- _About this task_
Leaving out the images, return the data below exactly as it is written.
- Opening Delimiter -
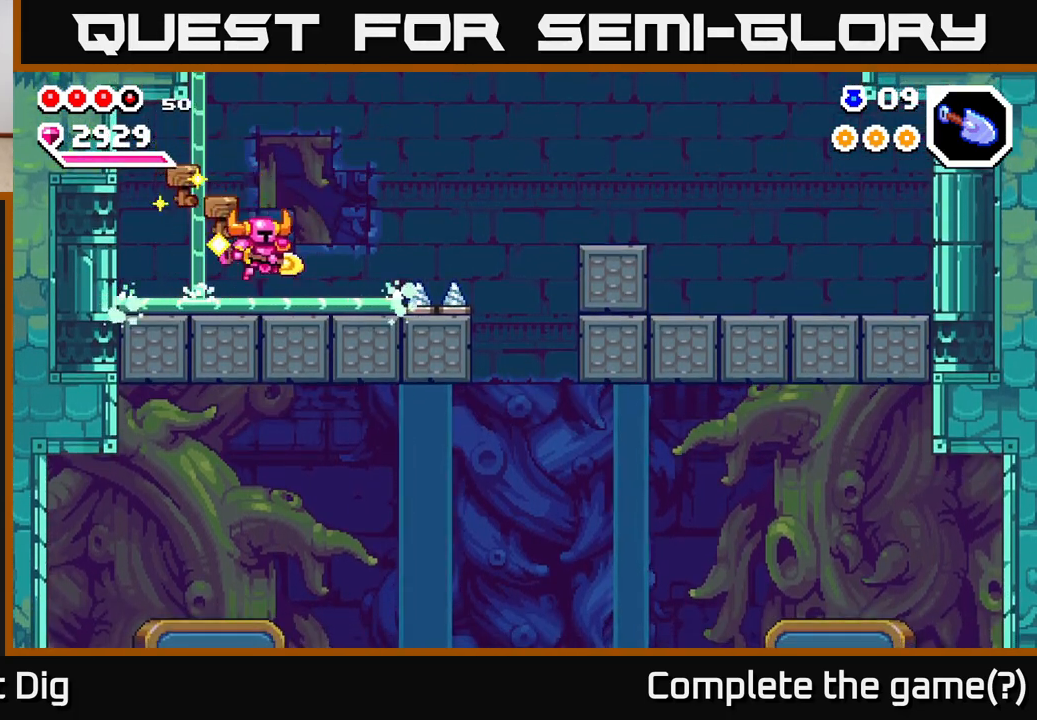
{"buttons": [], "left_stick": "right", "right_stick": "center", "events": [[100, "A", "down"], [383, "A", "up"]]}
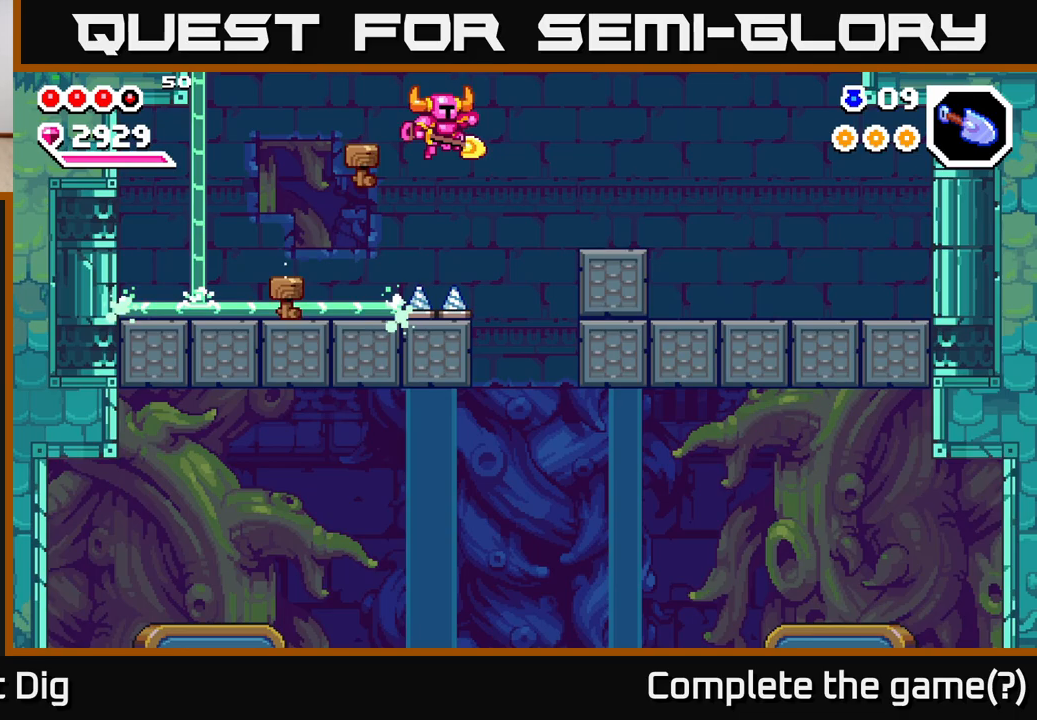
{"buttons": [], "left_stick": "down", "right_stick": "center", "events": [[333, "left_stick", "center"], [400, "left_stick", "down"]]}
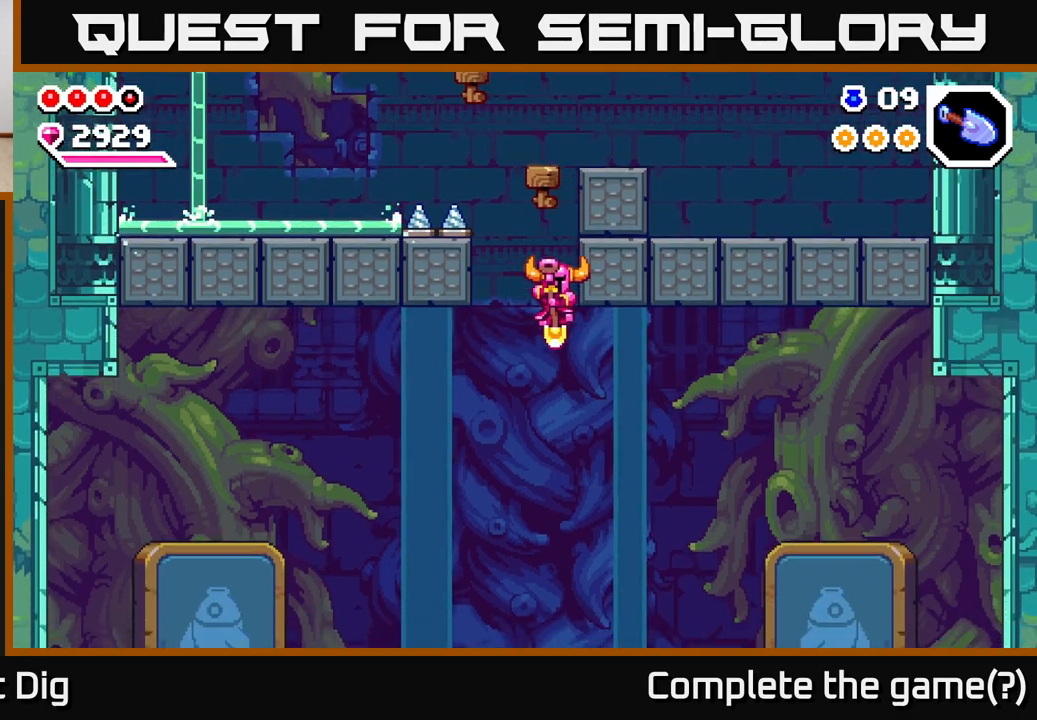
{"buttons": [], "left_stick": "up", "right_stick": "center", "events": [[450, "left_stick", "up"]]}
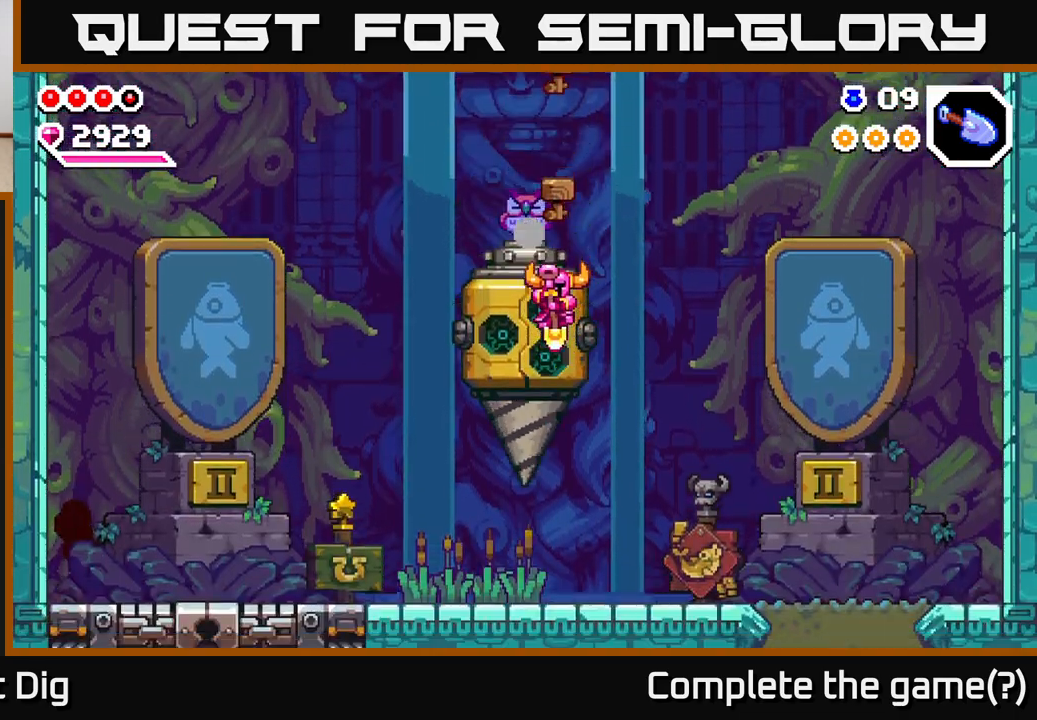
{"buttons": [], "left_stick": "left", "right_stick": "center", "events": [[150, "left_stick", "center"], [233, "left_stick", "right"], [483, "left_stick", "left"]]}
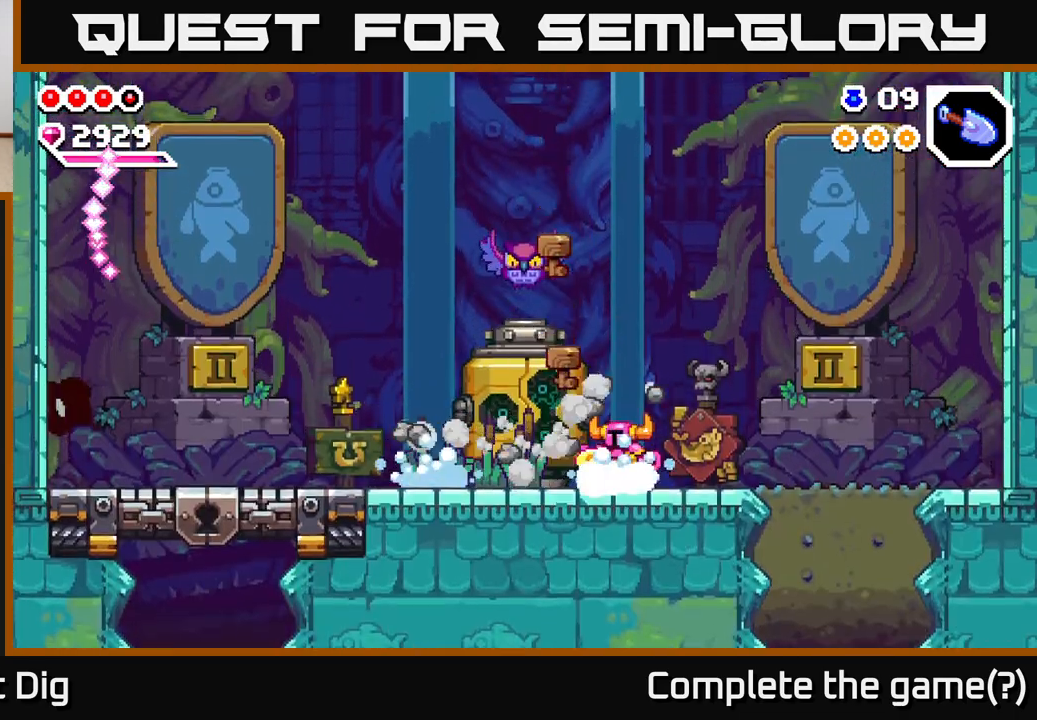
{"buttons": [], "left_stick": "center", "right_stick": "center", "events": [[133, "left_stick", "center"]]}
- Closing Delimiter -
- _Solution_
{"buttons": [], "left_stick": "right", "right_stick": "center", "events": [[100, "A", "down"], [383, "A", "up"]]}
{"buttons": [], "left_stick": "down", "right_stick": "center", "events": [[333, "left_stick", "center"], [400, "left_stick", "down"]]}
{"buttons": [], "left_stick": "up", "right_stick": "center", "events": [[450, "left_stick", "up"]]}
{"buttons": [], "left_stick": "left", "right_stick": "center", "events": [[150, "left_stick", "center"], [233, "left_stick", "right"], [483, "left_stick", "left"]]}
{"buttons": [], "left_stick": "center", "right_stick": "center", "events": [[133, "left_stick", "center"]]}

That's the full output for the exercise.